**WHAT YOU NEED TO DO:**
1/ In the QuickBooks best practices text, what type of account does the writer set up Ask My Accountant as?
2/ Carry on the QuickBooks best practices text past its final sentence.

**SUPPLIED PASSAGE:**
******
When I'm working with our clients every month there are certain concepts that ring true with each business I deal with. Whether it's a yoga studio, restaurant, manufacturer, or a service based business they can all apply these core values to their bookkeeping environment in QuickBooks. By using these best practices I help myself stay organized, keep efficient, and provide accurate reports in a timely manner. Best of all, at year end, I've set myself up for success by following these QuickBooks best practices I created for myself. They should be straightforward so here it goes, my top ten best practices for QuickBooks:
- Ask My Accountant - This is not only a time saver but also a lifesaver. If I'm not 100% certain on where a transaction should be coded you can bet it's going into Ask My Accountant. When I have transactions in here it either means I need to do research, propose a tax question for a CPA or a questionable charge and or deposit that I'll need further information from my client to answer. Also, I set this account up as an Other Expense to make it stand out on the Profit & Loss just in case I forget to review the account.
******
**INFORMATION SHOWN:**

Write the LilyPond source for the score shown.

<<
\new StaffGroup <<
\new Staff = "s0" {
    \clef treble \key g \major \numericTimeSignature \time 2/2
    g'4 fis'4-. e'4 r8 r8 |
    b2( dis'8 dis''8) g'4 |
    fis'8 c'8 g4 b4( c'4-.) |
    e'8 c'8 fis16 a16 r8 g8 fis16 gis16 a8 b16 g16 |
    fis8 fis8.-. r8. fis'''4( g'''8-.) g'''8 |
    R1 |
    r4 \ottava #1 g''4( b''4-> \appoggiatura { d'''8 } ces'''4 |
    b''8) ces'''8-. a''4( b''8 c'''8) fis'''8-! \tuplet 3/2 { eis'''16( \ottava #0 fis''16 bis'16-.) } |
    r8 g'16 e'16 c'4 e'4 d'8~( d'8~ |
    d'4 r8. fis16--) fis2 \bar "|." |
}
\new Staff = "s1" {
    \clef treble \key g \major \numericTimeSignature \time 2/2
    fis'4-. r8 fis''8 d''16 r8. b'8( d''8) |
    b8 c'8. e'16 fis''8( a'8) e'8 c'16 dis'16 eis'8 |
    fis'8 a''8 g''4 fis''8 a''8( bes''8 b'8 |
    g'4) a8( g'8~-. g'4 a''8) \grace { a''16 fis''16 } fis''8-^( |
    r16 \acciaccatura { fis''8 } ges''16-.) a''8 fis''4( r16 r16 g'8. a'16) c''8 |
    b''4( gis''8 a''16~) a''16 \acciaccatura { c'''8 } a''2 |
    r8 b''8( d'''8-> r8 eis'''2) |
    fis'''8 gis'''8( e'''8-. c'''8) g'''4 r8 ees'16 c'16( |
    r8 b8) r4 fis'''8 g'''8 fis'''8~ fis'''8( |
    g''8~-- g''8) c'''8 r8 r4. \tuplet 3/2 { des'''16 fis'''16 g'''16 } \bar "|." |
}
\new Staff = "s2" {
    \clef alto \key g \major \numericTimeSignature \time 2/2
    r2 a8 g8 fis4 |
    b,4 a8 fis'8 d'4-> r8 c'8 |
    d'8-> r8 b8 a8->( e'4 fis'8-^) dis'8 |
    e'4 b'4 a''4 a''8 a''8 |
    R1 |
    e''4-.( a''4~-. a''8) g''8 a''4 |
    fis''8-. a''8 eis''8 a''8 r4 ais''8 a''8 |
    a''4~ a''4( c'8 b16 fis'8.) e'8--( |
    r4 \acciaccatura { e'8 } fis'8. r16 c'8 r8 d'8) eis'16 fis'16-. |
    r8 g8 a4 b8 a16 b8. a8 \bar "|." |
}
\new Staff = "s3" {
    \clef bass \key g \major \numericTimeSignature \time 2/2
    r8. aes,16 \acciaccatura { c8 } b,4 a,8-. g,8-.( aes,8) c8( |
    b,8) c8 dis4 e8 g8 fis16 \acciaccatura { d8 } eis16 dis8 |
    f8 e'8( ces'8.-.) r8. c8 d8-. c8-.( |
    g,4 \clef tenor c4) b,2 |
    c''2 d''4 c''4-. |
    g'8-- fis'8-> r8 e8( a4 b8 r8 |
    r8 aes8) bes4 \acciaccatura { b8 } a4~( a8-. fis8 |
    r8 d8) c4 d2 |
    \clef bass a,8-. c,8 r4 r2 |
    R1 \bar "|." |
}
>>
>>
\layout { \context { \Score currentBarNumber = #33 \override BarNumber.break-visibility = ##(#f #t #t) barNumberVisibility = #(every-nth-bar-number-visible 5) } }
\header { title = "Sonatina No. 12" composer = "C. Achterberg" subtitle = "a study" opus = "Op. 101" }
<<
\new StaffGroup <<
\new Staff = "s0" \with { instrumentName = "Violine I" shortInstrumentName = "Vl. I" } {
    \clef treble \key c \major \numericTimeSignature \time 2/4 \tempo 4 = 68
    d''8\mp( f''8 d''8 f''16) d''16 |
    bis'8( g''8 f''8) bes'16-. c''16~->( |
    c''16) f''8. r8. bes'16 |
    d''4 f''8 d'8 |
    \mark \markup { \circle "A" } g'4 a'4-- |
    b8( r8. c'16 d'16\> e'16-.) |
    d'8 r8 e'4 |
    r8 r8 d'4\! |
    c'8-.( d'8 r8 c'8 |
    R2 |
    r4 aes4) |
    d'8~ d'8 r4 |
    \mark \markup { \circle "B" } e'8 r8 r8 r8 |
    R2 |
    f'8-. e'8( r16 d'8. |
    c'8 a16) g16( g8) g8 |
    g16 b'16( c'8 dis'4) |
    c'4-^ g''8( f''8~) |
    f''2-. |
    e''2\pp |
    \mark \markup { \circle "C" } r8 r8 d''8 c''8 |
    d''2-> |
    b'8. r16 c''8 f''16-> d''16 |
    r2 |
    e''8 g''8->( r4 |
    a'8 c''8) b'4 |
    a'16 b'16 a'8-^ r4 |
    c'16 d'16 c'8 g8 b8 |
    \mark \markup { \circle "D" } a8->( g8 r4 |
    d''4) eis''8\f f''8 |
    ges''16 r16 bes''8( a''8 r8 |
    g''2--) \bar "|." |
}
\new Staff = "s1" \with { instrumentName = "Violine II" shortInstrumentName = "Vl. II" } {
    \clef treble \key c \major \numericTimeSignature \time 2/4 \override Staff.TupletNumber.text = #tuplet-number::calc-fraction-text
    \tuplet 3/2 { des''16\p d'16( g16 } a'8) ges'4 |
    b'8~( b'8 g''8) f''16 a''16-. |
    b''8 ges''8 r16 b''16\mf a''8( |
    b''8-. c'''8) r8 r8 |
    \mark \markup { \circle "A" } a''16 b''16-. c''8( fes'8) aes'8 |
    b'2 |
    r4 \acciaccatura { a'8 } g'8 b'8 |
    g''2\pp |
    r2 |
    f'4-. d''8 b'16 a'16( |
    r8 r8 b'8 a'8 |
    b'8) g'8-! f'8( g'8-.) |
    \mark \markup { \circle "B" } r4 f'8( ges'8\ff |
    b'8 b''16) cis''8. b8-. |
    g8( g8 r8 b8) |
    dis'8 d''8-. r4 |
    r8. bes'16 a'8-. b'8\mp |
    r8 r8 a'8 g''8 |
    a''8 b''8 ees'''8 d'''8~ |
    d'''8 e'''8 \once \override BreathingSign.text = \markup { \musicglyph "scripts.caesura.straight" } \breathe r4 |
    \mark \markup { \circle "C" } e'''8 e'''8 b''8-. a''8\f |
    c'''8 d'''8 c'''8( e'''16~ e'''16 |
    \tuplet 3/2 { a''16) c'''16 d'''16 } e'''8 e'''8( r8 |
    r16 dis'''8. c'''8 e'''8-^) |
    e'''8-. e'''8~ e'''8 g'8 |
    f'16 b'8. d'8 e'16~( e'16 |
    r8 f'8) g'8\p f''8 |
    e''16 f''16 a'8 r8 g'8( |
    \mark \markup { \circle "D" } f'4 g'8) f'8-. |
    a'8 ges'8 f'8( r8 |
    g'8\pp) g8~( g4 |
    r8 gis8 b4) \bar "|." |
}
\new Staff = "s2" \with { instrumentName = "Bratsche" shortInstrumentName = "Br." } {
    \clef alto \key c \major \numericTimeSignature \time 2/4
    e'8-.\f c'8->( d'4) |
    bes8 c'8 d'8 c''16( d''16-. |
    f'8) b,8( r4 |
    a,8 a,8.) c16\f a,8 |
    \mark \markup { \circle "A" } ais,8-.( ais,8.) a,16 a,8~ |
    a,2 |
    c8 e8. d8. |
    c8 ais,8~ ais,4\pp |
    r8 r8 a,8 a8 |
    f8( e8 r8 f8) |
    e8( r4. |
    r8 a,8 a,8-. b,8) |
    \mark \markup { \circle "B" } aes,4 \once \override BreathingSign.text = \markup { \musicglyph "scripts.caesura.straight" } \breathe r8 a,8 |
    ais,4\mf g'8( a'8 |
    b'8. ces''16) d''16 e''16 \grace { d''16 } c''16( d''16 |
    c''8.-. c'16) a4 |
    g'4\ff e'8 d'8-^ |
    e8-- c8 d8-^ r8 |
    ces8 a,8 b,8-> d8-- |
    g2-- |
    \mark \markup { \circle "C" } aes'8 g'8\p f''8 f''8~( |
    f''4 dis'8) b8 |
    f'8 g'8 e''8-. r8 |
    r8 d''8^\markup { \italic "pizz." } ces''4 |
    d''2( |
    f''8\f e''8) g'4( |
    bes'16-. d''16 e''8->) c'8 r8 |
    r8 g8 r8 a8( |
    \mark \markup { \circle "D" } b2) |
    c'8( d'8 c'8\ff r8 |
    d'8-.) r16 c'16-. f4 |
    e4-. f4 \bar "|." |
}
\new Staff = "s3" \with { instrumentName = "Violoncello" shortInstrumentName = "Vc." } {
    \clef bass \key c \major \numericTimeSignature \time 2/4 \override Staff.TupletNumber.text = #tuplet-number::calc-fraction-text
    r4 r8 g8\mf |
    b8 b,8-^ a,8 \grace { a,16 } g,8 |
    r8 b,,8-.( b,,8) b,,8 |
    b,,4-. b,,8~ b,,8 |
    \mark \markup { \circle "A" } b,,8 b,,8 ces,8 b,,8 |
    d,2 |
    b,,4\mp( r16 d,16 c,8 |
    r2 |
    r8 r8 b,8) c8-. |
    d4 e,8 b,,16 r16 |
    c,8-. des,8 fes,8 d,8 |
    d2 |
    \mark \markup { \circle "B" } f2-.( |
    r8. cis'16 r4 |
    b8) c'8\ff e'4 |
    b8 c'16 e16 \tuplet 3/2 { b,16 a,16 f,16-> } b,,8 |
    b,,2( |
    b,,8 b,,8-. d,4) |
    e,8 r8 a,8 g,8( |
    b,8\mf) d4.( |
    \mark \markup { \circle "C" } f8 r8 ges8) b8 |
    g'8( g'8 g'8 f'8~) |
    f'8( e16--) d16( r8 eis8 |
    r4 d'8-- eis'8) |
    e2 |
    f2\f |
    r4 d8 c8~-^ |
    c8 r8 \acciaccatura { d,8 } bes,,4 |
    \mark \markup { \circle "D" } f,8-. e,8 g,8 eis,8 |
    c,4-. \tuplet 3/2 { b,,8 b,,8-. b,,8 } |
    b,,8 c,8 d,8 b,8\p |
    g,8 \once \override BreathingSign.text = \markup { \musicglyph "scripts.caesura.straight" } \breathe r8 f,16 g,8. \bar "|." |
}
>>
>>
******
**YOUR RESPONSES:**
1/ An Other Expense account, so it stands out on the Profit & Loss.

2/
- Reconcile - I know our blog talks about this function a fair bit but it really is one of the most important parts to my day to day. By reconciling in QuickBooks I know I have all of the transactions in for a particular month and can move forward to the next. I reconcile checking & savings accounts, loans from cars, houses, lines of credit, payroll liability accounts (which should always be zero if you outsource your payroll), & credit cards. Some people may call this over kill but it saves me time and keeps me efficient in QuickBooks month in and month out.
- Using the Correct Name Type - Using the correct name types in QuickBooks helps you stay organized for larger financial projects at year-end, helps you quickly locate vendor payments quickly, and keeps your payroll function separate from your vendors.
- Sub Accounts - One of my bigger pet peeves is seeing transactions coded to the parent account when there are sub accounts. Always, always, always code to the sub accounts and never the parent accounts. You have effectively coded the charge as "other" when coding to the parent account if sub accounts are available. Either create a 'General' sub account or merge the accounts to the parent account
- Reviewing Reports Monthly - Always review your reports on a month
to month and year to date basis both for an understanding of the financial health of your company and integrity of the data that has been put into the file. Let's face it, we make mistakes, we're human. Reviewing your P&L by comparing it to last month helps show any anomalies in your work.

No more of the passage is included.